#### [WHAT THE TASK REQUIRES]
Every entry needs to be duplicated exactly.

#### [Extracted page text data]
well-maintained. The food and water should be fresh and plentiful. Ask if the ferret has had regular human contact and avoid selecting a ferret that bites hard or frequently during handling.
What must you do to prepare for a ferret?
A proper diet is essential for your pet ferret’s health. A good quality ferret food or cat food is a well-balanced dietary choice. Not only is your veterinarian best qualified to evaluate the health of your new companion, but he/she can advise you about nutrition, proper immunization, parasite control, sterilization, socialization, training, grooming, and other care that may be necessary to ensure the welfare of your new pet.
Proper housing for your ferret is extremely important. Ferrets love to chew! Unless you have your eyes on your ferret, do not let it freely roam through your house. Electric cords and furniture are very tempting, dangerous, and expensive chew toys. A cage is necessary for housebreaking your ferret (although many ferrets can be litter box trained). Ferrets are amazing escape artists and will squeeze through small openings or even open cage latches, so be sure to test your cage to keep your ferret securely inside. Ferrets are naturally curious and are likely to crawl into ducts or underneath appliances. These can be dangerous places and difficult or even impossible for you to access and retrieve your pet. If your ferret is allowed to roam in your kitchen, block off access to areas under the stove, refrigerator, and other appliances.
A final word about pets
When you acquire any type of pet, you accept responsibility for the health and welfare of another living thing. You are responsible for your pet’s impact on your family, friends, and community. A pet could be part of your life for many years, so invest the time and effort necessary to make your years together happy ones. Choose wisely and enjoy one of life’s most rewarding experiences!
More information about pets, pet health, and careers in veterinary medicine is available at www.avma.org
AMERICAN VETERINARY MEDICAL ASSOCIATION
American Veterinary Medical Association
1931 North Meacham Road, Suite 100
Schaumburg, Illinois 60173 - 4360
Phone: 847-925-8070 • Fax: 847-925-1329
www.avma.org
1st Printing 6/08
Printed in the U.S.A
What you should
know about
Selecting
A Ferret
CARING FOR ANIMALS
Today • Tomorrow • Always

#### [WRITTEN SOLUTION]
well-maintained. The food and water should be fresh and plentiful. Ask if the ferret has had regular human contact and avoid selecting a ferret that bites hard or frequently during handling.
What must you do to prepare for a ferret?
A proper diet is essential for your pet ferret’s health. A good quality ferret food or cat food is a well-balanced dietary choice. Not only is your veterinarian best qualified to evaluate the health of your new companion, but he/she can advise you about nutrition, proper immunization, parasite control, sterilization, socialization, training, grooming, and other care that may be necessary to ensure the welfare of your new pet.
Proper housing for your ferret is extremely important. Ferrets love to chew! Unless you have your eyes on your ferret, do not let it freely roam through your house. Electric cords and furniture are very tempting, dangerous, and expensive chew toys. A cage is necessary for housebreaking your ferret (although many ferrets can be litter box trained). Ferrets are amazing escape artists and will squeeze through small openings or even open cage latches, so be sure to test your cage to keep your ferret securely inside. Ferrets are naturally curious and are likely to crawl into ducts or underneath appliances. These can be dangerous places and difficult or even impossible for you to access and retrieve your pet. If your ferret is allowed to roam in your kitchen, block off access to areas under the stove, refrigerator, and other appliances.
A final word about pets
When you acquire any type of pet, you accept responsibility for the health and welfare of another living thing. You are responsible for your pet’s impact on your family, friends, and community. A pet could be part of your life for many years, so invest the time and effort necessary to make your years together happy ones. Choose wisely and enjoy one of life’s most rewarding experiences!
More information about pets, pet health, and careers in veterinary medicine is available at www.avma.org
AMERICAN VETERINARY MEDICAL ASSOCIATION
American Veterinary Medical Association
1931 North Meacham Road, Suite 100
Schaumburg, Illinois 60173 - 4360
Phone: 847-925-8070 • Fax: 847-925-1329
www.avma.org
1st Printing 6/08
Printed in the U.S.A
What you should
know about
Selecting
A Ferret
CARING FOR ANIMALS
Today • Tomorrow • Always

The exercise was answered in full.